したがって、これらの事実からしても、本件商標は、引用商標1ないし3、及び同様に「キューピー」の称呼が生じる引用商標4ないし6とは、いずれも称呼上非類似であるとみなければならないことは明らかである。
(5)したがって、本件商標と各引用商標とは、外観上及び観念上はもちろん称呼上も非類似である。
よって、本件商標は商標法第4条第1項第11号に該当するとの請求人の主張には理由がない。
2 商標法第4条第1項第15号について
請求人は、本件商標がその指定商品に使用された場合、該商品の出所の混同を生じさせるおそれがあると主張している。
(1)しかし、前項1の記載から明らかなとおり、本件商標は、引用商標1ないし6と外観、観念、称呼のいずれの点においても類似しないものであり、さらに、本件商標は、「キューピー人形の図形」のみからなる引用商標7とは勿論のこと、片仮名文字「キューピー」からなる引用商標8とも、外観、観念、称呼のいずれの点においても類似するものでない。
してみると、本件商標が商標法第4条第1項第15号の規定に該当するとする請求人の主張の理由として請求人が挙げている前提を欠くものである。

保存済みの項目:

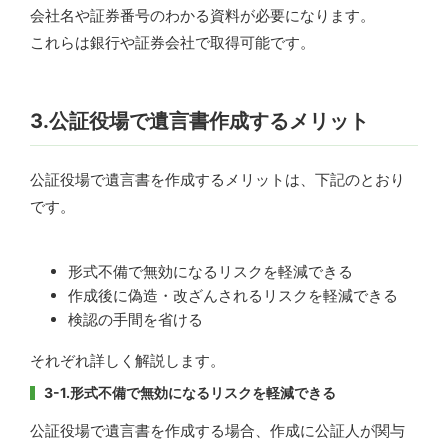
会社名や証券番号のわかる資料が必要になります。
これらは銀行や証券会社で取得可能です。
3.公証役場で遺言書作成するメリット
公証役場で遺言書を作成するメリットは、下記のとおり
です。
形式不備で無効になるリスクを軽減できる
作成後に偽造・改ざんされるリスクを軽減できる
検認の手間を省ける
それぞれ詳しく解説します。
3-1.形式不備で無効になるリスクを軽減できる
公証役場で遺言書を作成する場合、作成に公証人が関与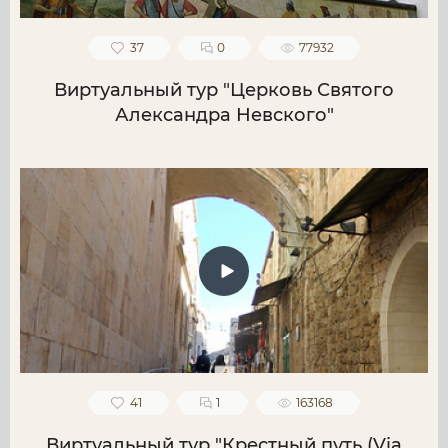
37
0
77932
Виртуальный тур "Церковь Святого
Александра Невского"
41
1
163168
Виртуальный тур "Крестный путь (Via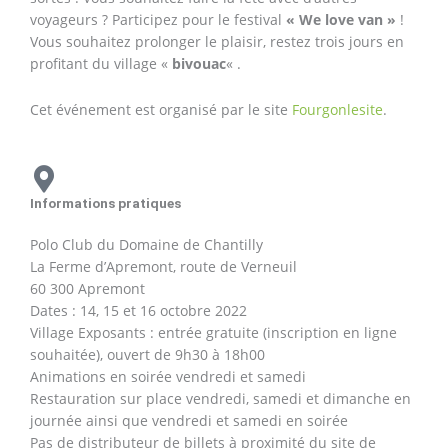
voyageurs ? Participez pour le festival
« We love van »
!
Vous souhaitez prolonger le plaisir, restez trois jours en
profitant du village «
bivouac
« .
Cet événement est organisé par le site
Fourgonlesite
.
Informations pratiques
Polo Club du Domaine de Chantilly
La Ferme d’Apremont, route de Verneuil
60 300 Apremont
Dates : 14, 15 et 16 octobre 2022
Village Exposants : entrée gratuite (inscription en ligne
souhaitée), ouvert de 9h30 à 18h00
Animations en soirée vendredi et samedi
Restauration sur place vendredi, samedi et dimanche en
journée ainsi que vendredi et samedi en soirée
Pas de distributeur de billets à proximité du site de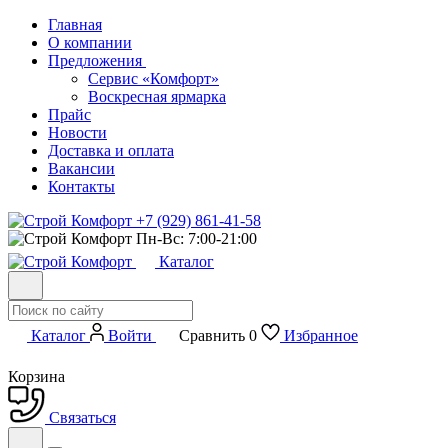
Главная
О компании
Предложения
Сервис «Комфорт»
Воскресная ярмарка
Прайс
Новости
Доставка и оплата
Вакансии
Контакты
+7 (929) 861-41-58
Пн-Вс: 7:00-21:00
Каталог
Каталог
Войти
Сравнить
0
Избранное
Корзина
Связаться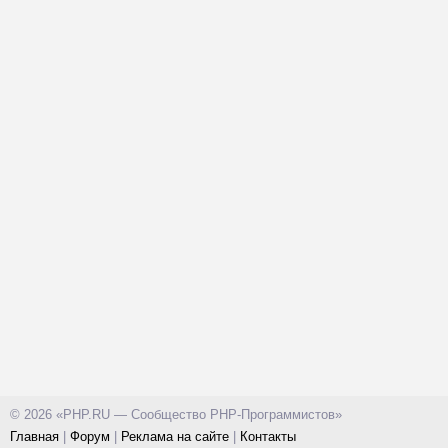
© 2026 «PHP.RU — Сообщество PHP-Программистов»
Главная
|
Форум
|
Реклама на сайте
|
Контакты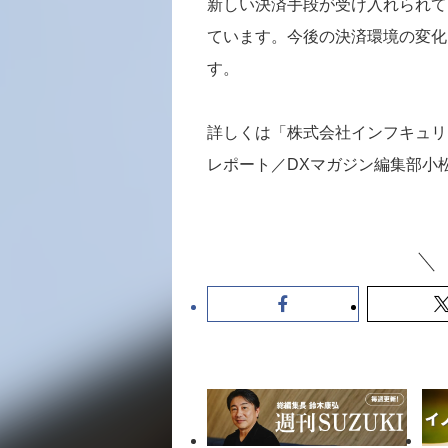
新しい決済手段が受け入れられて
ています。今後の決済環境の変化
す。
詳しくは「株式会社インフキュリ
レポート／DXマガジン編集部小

作業内容 A: 抜粋文によると、引用商標7は何のみからなる商標ですか。
作業内容 B: 抜粋文中の「よって、本件商標は商標法第4条第1項第11号に該当するとの請求人の主張には理由がない。」という一文を英語に訳してください。
作業内容 C: 抜粋文のうち、「したがって、これらの事実から」で始まり「おいても類似するものでない。」まで続く部分を一字も変えずに書き写してください。

作業結果 A: 「キューピー人形の図形」のみからなる商標です。

作業結果 B: Accordingly, the demandant's assertion that the trademark in question falls under Article 4, Paragraph 1, Item 11 of the Trademark Act is groundless.

作業結果 C:
したがって、これらの事実からしても、本件商標は、引用商標1ないし3、及び同様に「キューピー」の称呼が生じる引用商標4ないし6とは、いずれも称呼上非類似であるとみなければならないことは明らかである。
(5)したがって、本件商標と各引用商標とは、外観上及び観念上はもちろん称呼上も非類似である。
よって、本件商標は商標法第4条第1項第11号に該当するとの請求人の主張には理由がない。
2 商標法第4条第1項第15号について
請求人は、本件商標がその指定商品に使用された場合、該商品の出所の混同を生じさせるおそれがあると主張している。
(1)しかし、前項1の記載から明らかなとおり、本件商標は、引用商標1ないし6と外観、観念、称呼のいずれの点においても類似しないものであり、さらに、本件商標は、「キューピー人形の図形」のみからなる引用商標7とは勿論のこと、片仮名文字「キューピー」からなる引用商標8とも、外観、観念、称呼のいずれの点においても類似するものでない。